Before the broader network announced the suspension, Nexstar dropped Kimmel’s show on ABC-affiliated stations on its network. Nexstar is currently pursuing a $6.2 billion merger to acquire TEGNA Inc., which will require FCC approval.
“Cancel culture part of the tragedy cycle”
Across the TV landscape, the Center for American Rights, a right-wing advocacy group, brought more pressure to bear with FCC complaints against three major broadcasters: ABC, NBC, and CBS. To date, two of those complaints appear to have achieved their purpose.
For Steinbaugh, it’s a storm of government pressure.
“First you have the president of the United States in July saying, ‘Jimmy Kimmel is next,’ and then you have an organization filing a complaint about Jimmy Kimmel with the FCC,” Steinbaugh said. “And just hours before he was suspended from his show, you have Brendan Carr, the FCC chairman, saying ‘we can do this the easy way or the hard way.’”

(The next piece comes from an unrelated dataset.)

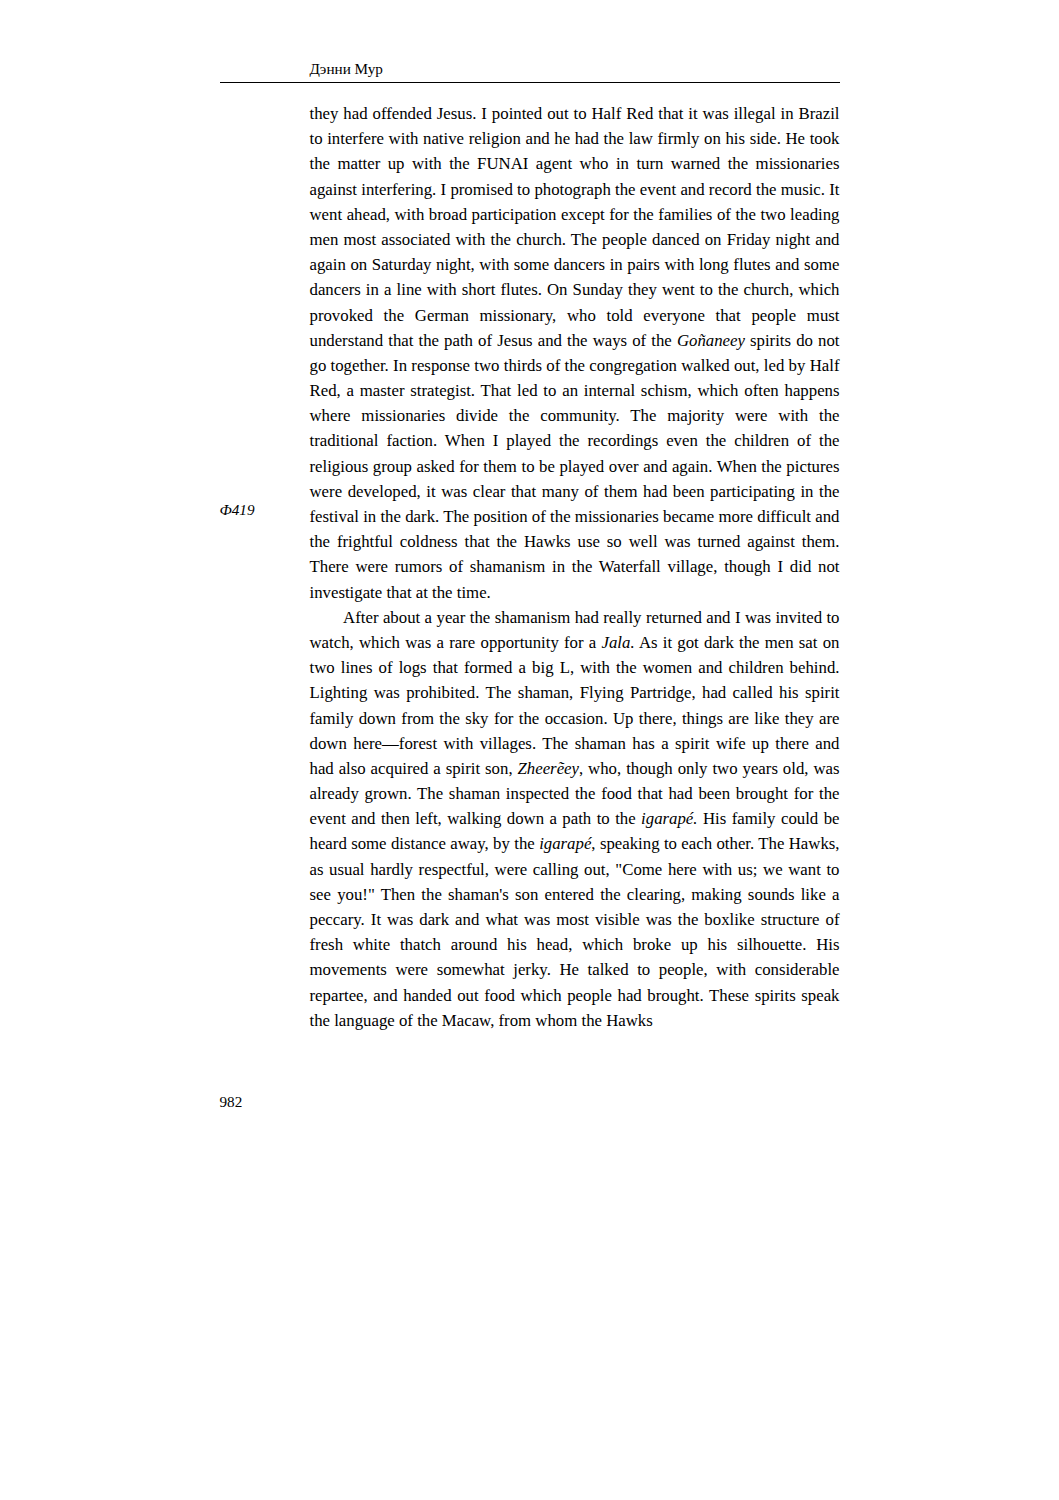Дэнни Мур
Ф419
they had offended Jesus. I pointed out to Half Red that it was illegal in Brazil to interfere with native religion and he had the law firmly on his side. He took the matter up with the FUNAI agent who in turn warned the missionaries against interfering. I promised to photograph the event and record the music. It went ahead, with broad participation except for the families of the two leading men most associated with the church. The people danced on Friday night and again on Saturday night, with some dancers in pairs with long flutes and some dancers in a line with short flutes. On Sunday they went to the church, which provoked the German missionary, who told everyone that people must understand that the path of Jesus and the ways of the Goñaneey spirits do not go together. In response two thirds of the congregation walked out, led by Half Red, a master strategist. That led to an internal schism, which often happens where missionaries divide the community. The majority were with the traditional faction. When I played the recordings even the children of the religious group asked for them to be played over and again. When the pictures were developed, it was clear that many of them had been participating in the festival in the dark. The position of the missionaries became more difficult and the frightful coldness that the Hawks use so well was turned against them. There were rumors of shamanism in the Waterfall village, though I did not investigate that at the time.
After about a year the shamanism had really returned and I was invited to watch, which was a rare opportunity for a Jala. As it got dark the men sat on two lines of logs that formed a big L, with the women and children behind. Lighting was prohibited. The shaman, Flying Partridge, had called his spirit family down from the sky for the occasion. Up there, things are like they are down here—forest with villages. The shaman has a spirit wife up there and had also acquired a spirit son, Zheerẽey, who, though only two years old, was already grown. The shaman inspected the food that had been brought for the event and then left, walking down a path to the igarapé. His family could be heard some distance away, by the igarapé, speaking to each other. The Hawks, as usual hardly respectful, were calling out, "Come here with us; we want to see you!" Then the shaman's son entered the clearing, making sounds like a peccary. It was dark and what was most visible was the boxlike structure of fresh white thatch around his head, which broke up his silhouette. His movements were somewhat jerky. He talked to people, with considerable repartee, and handed out food which people had brought. These spirits speak the language of the Macaw, from whom the Hawks
982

Free speech advocates describe that sort of pressure campaign as “jawboning.”
“Jawboning is sort of a concept of instead of the government saying you are prohibited from hosting the speech — or this speech is prohibited, and if you do this, you're going to go to jail or a particular regulatory action will follow,” Steinbaugh noted.
Since Kirk’s death, FIRE has been vigilant about a nationwide campaign to punish those accused of mocking the killing, describing it as the “cancel culture part of the tragedy cycle.”
“As free speech advocates, it places us in a painful position,” one of the group’s executives wrote. “Charlie Kirk’s assassination was an attack on free speech and open discourse. In a free society, we must not be afraid to express our views, no matter how strongly some might oppose them. That’s the point of free speech. But it is precisely for that reason why we must not respond to mockery of Kirk’s assassination by canceling everyone who offends us: because that too creates a society where people are afraid to express themselves.”
Representing a nonpartisan group opposing threats to speech across the political spectrum, Steinbaugh said that FIRE’s ethos is particularly important now: “I think it sends a more important message when someone can say, ‘You know what? I really find this speech offensive. I really dislike this, but the alternative of allowing the government to pick winners and losers is much worse.”